The filing also suggests that Sutter provided false exculpatory information to the FBI in an interview. News reports indicated that the interview took place at Sutter’s home in the evening without counsel present. The SEC highlighted a letter from the House Counsel indicating that after “some time for reflection,” Sutter’s recollection of the events had changed from what he had told the FBI several weeks after the incident.
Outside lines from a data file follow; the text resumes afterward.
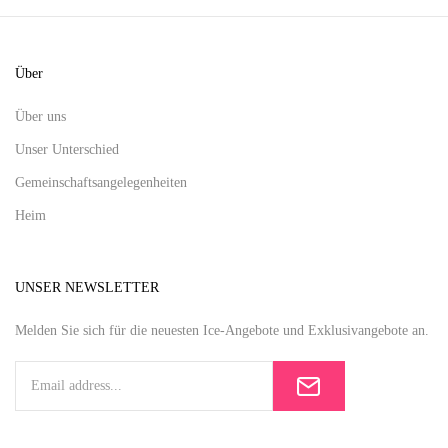
Über
Über uns
Unser Unterschied
Gemeinschaftsangelegenheiten
Heim
UNSER NEWSLETTER
Melden Sie sich für die neuesten Ice-Angebote und Exklusivangebote an.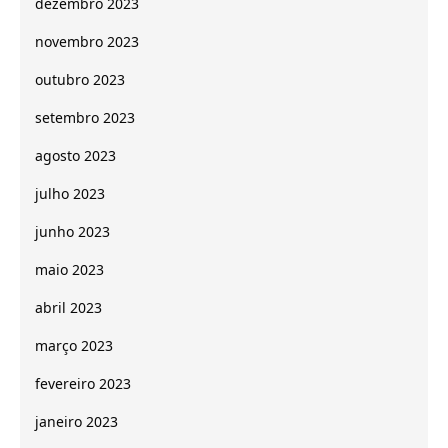
dezembro 2023
novembro 2023
outubro 2023
setembro 2023
agosto 2023
julho 2023
junho 2023
maio 2023
abril 2023
março 2023
fevereiro 2023
janeiro 2023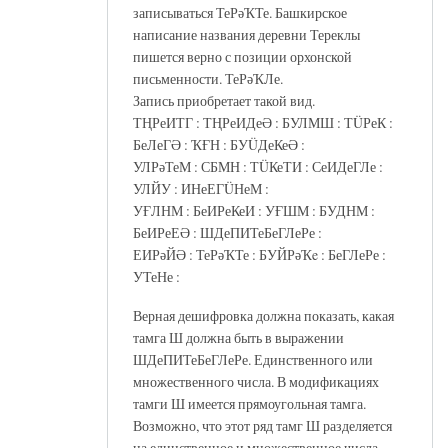
записываться ТеРәҠТе. Башкирское
написание названия деревни Тереклы
пишется верно с позиции орхонской
письменности. ТеРәҠЛе.
Запись приобретает такой вид.
ТҢРеИТГ : ТҢРеИДеӘ : БУЛМШ : ТÜРеК :
БеЛеГӘ : ҠҒН : БУÜДеКеӘ :
УЛРәТеМ : СБМН : ТÜКеТИ : СеИДеГЛе :
УЛЙУ : ИНеЕГÜНеМ :
УҒЛНМ : БеИРеКеИ : УҒШМ : БУДНМ :
БеИРеЕӘ : ШДеПИТеБеГЛеРе :
ЕИРәЙӘ : ТеРәҠТе : БУЙРәҠe : БеГЛеРе :
УТеНе :
Верная дешифровка должна показать, какая
тамга Ш должна быть в выражении
ШДеПИТеБеГЛеРе. Единственного или
множественного числа. В модификациях
тамги Ш имеется прямоугольная тамга.
Возможно, что этот ряд тамг Ш разделяется
на единственное и множественное числа.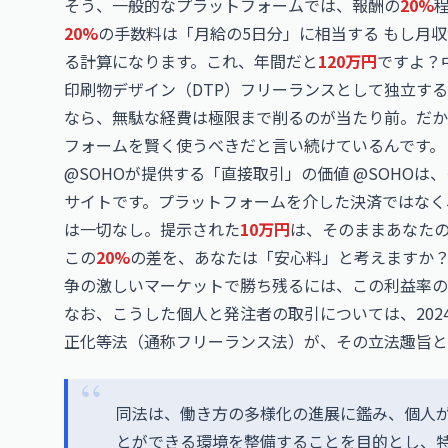
そう、一般的なプラットフォームでは、報酬の
20%
20%
の手数料は「月給の5日分」に相当する もし月収
る計算になります。これ、年間だと
120万円
ですよ？
印刷物デザイン（DTP）フリーランスとして独立す
なら、無駄な経費は極限まで削るのが当たり前。だか
フォームを賢く使うべきだと言い続けているんです。
@SOHOが提供する「直接取引」の価値 @SOHO
サイトです。プラットフォームを介した決済ではなく
は一切なし。提示された
10万円
は、そのままあなた
この
20%
の差を、あなたは「安心料」と考えますか？
争の激しいマーケットで勝ち残るには、この利益率の
なお、こうした個人と発注者の取引については、202
正化等法（通称フリーランス法）が、その立法趣旨と
同法は、働き方の多様化の進展に鑑み、個人
とができる環境を整備することを目的とし、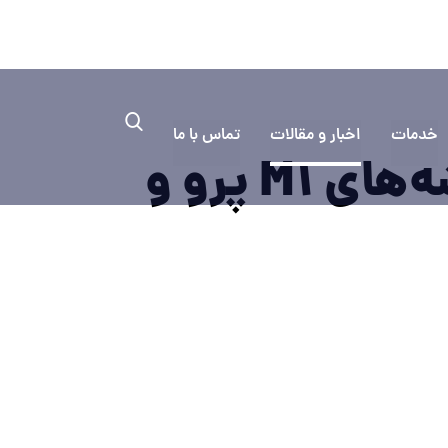
۰۳۱۳۳۳۵
به کمک نیاز دارید؟ ایمیل بفرستید
خدمات
اخبار و مقالات
تماس با ما
آی‌مک پرو با نمایشگر Mini-LED و تراشه‌های M1 پرو و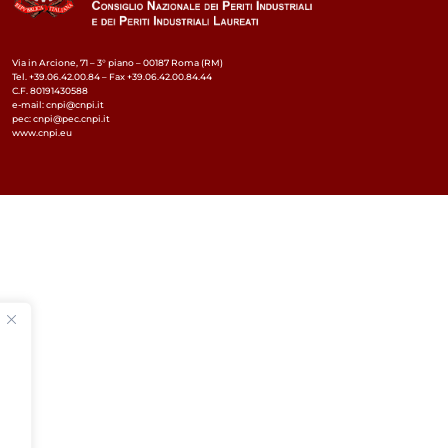
Via in Arcione, 71 – 3° piano – 00187 Roma (RM)
Tel. +39.06.42.00.84 – Fax +39.06.42.00.84.44
C.F. 80191430588
e-mail: cnpi@cnpi.it
pec: cnpi@pec.cnpi.it
www.cnpi.eu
It appears Sutter has not provided further information to authorities since the FBI interview.
The SEC filing confirms the government’s interest in pursuing a STOCK Act claim—an issue which was the subject of public speculation after disclosure of this incident last year. Although enacted with fanfare, in the two years since the passage of the STOCK Act, there have been no civil or criminal cases brought based upon it.
The government appears to be employing many of the same aggressive investigative techniques that it has used with success in recent, traditional insider trading investigations. For example, the FBI appears to have confronted Sutter at his home (presumably without prior announcement), a tactic that it has touted as being effective in inducing confessions and cooperation. Here, the SEC seems to draw an adverse inference from the fact that Sutter apparently provided false denials in that interview. The SEC has also evidently received significant cooperation from the lobbyist.
That the SEC has filed a subpoena enforcement action in the face of an assertion of a constitutional privilege claim by the Ways and Means Committee reflects an aggressive approach, and a willingness to devote substantial resources to the investigation of this matter.
The resistance of the Committee and Sutter to the subpoenas highlights the difficulty associated with investigating congressional sources of information. The Speech or Debate Clause of the Constitution provides “absolute” protection for all congressional activities that fall “within the sphere of legitimate legislative activity,”3 but has not been held to protect conduct “not a part of the legislative process itself.”4 Such cases outside the scope of the Clause generally have involved bribery or similar crimes. It remains unclear whether the Clause could block enforcement of subpoenas based on potential Exchange Act violations, particularly where Congress amended the Exchange Act to empower the Executive Branch to pursue members of Congress and their staffs for sharing material nonpublic information inappropriately.